The rush was on. Technology companies scrambled to make their own proprietary certified EHR software with little input from health-care providers and with the attitude that security and other flaws could be fixed later. Providers scrambled to buy and implement their products so that they could meet deadlines for government incentive payments. What has been the result?
▪ First, there has been some improvement in patient safety, but off-setting mistakes arise from clunky, impractical software. Examples abound. If an emergency room doctor seeks to order Tylenol, he/she can find a drop-down screen with 86 options, many of which are irrelevant to the patient. The harried doctor can easily click on a neighboring wrong item in scanning down to Tylenol. EHRs have been found at some institutions to accurately match the record to the patient only 50 percent of the time. When ibuprofen is prescribed for a female, the prescription will be blocked by a pregnancy warning, which must be overridden by more clicks. As a health professional clicks and zooms in and out of the record to override an irrelevant warning, do an order or find information, one can bounce into the wrong record. Nonmedical personnel designing the software was obviously contraindicated.
▪ Second, health-care providers compete with each other for business. Like any other business, they seek to protect their confidential proprietary information. Ongoing resistance to interoperability between competitors was foreseeable but not accounted for. Coke cannot be forced to share its formula with Pepsi.
▪ Third, in August 2014, the Department of Health and Human Services’ Office of the Inspector General found that for four out of five EHR certifying bodies reviewed, the government had failed to ensure that testers were properly trained and knowledgeable about the security-related requirements they were testing. Hacking of vulnerable health-care institutions and ransomware attacks have snowballed.

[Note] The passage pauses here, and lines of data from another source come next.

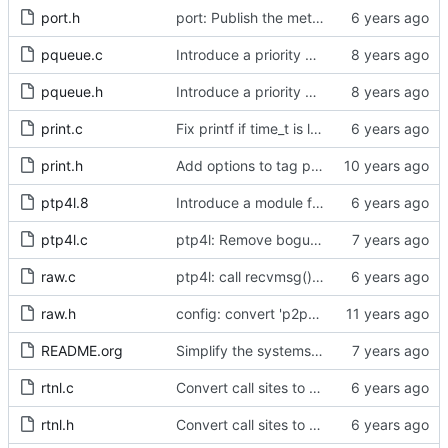
port.h
port: Publish the method for creating signaling messages.
pqueue.c
Introduce a priority queue implementation.
pqueue.h
Introduce a priority queue implementation.
print.c
Fix printf if time_t is long long
print.h
Add options to tag ptp4l and phc2sys log messages.
ptp4l.8
Introduce a module for slave event monitoring.
ptp4l.c
ptp4l: Remove bogus command line option.
raw.c
ptp4l: call recvmsg() with the MSG_DONTWAIT flag
raw.h
config: convert 'p2p_dst_mac', letting it be a per-port option.
README.org
Simplify the systems requirements section of the readme file.
rtnl.c
Convert call sites to the proper method for setting the time stamping label.
rtnl.h
Convert call sites to the proper method for setting the time stamping label.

▪ Fourth, the promise of predictability from Big Data is apparently being fulfilled. Ranging over vast patient data, AI algorithms have been found to achieve 85 percent accuracy in diagnosing gastrointestinal diseases in children and 93 percent for bacterial meningitis. Algorithms are also able with extraordinary accuracy to predict and diagnose other diseases, such as cardiovascular illnesses or cancer. In one study, within 24 hours of a hospital admission, algorithms predicted with 90 percent accuracy the patient’s odds of dying. From a caller’s voice, words and background noise, software has been found to correctly detect cardiac arrest in 93 percent of cases versus 73 percent for human dispatchers. But, researchers are unable to explain or audit how algorithms work.
▪ Fifth, one 2016 study found that about half of the physician’s time with a patient is spent facing a computer screen to do electronic tasks. About two hours of computer work are required for every patient hour. A 2018 Merritt Hawkins survey indicates that 78 percent of physicians have symptoms of burnout in what the Harvard School of Public Health calls a public health crisis.
▪ Sixth, from my own experience as a health-care attorney, a request for copies of medical records can result in reams of confusing printouts of disjointed EHR-formatted forms. Electronic records are highly vulnerable to hard-to-detect fraudulent changes, but crucial auditing functions can be inadequate, not enabled or too easily disabled.
For better or worse, EHR is here to stay. So are slam-downs of ill-conceived government mandates unless policy-makers become better educated. With Tarzan nowhere in sight, let’s hope that “aligatorithms” are not lurking under the surface of indecipherable algorithms.